Well, it won’t help you with your 1040s, but this month’s Pick can both warm your soul and boost your immunity. This winter I encourage you to utilize one of my favorite of the green veggies: kale.
For many years, I thought kale was an inedible. My first experience with it was using it as a garnish in the displays at Chic-fil-A (my first food service job, in high school), and I really thought that it was purely decorative greenery, like a pine-needle centerpiece. The first time I ever ate it was as a side-dish in the infamous Lula, where I worked as a server. It took one bite for me to like it, and I immediately started cooking it at home, trying to mimic the Lula preparation. A few years after that, I started to understand how good for you kale really is.
It is one of the most nutritious vegetables you can eat. A few ounces can pack in a majority of an adult’s daily needs of Vitamins A & C, and beta-carotene. Not to mention respectable doses of calcium and iron. It has trace amounts of a host of other good things, and plenty of anti-oxidants to boot. The wiki page even mentions its use in WWII, where it was grown and consumed by troops to help supplement the nutrients missing from their meager frontline diets. If it can help keep men killing each other, seems to me it could do a lot to help kill the common cold.
It’s a green.
I don’t eat greens. They’re slimy, and bitter. I’ll just take a multi-vitamin and hope for the best.
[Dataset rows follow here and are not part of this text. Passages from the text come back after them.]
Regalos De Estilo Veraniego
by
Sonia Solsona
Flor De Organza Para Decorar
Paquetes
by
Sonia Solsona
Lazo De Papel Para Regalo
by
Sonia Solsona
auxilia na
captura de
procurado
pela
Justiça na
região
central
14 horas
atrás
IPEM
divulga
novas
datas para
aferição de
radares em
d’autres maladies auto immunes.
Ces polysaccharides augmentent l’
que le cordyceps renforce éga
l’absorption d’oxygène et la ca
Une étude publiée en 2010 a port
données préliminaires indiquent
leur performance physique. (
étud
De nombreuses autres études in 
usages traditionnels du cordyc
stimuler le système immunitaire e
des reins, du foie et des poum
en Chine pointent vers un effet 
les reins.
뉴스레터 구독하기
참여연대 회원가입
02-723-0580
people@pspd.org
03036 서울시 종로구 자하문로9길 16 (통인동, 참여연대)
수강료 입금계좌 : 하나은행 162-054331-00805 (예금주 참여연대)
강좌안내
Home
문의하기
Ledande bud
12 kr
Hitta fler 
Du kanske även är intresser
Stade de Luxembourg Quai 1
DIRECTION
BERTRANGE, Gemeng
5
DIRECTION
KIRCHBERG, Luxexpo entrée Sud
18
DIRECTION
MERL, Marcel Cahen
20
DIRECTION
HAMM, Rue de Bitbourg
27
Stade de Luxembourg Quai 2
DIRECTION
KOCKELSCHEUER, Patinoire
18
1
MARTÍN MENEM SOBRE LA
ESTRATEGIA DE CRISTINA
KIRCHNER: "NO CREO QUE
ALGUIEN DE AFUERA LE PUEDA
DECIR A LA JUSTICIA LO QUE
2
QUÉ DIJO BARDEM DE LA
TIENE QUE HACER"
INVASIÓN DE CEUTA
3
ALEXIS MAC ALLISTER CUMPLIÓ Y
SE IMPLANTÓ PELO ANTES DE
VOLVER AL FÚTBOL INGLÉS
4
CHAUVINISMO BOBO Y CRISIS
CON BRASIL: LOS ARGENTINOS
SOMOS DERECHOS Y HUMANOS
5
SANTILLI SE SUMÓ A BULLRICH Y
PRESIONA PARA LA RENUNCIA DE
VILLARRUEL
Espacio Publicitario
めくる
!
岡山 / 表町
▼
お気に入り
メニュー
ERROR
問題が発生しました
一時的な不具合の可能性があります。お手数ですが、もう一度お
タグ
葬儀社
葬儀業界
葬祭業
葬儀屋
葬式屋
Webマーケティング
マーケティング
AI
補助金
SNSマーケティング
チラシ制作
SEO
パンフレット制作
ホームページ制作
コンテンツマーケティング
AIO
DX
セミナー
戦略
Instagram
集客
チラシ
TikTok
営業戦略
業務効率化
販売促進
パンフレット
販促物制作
Oh, but read on: kale is delightful. It is unlike any other green in texture and flavor. It is — get this — mild. And not the least bit slimy, even when cooked. All it takes is a few minutes, a hot skillet, and a few drops of balsamic vinegar, and you have a side dish that complements almost any entrée. It makes a hearty and comforting addition to soups such as the Portuguese caldo verde, and could replace spinach or collards in many other recipes. My favorite variety is plain ol’ green kale (other varieties in the grocery store include lacinato and red). You can keep it unwashed in a plastic bin in the refrigerator for about a week. One bunch, sautéed, can feed about 4 people. Here’s my method for sautéed kale:
- one bunch kale, washed well and patted dry with paper towels, leaves torn from the tough center stems and rough-chopped into palm-sized pieces
- a tablespoon or two of olive oil
- balsamic vinegar
- salt and pepper to taste
Heat a large skillet over medium-high heat. When hot, add the oil and swirl to coat the pan. Add as much kale as will fit in the pan (it will pile high, but cook down), and cook, stirring and tossing the leaves frequently. Cook for about 5 minutes, until the leaves reduce, turn bright green, and soften. Add a few drops of the vinegar, and a touch of salt and pepper. Taste for texture and seasoning (I usually let mine brown a little in spots, it gets a slightly crunchy texture that way), remove from heat, and serve immediately.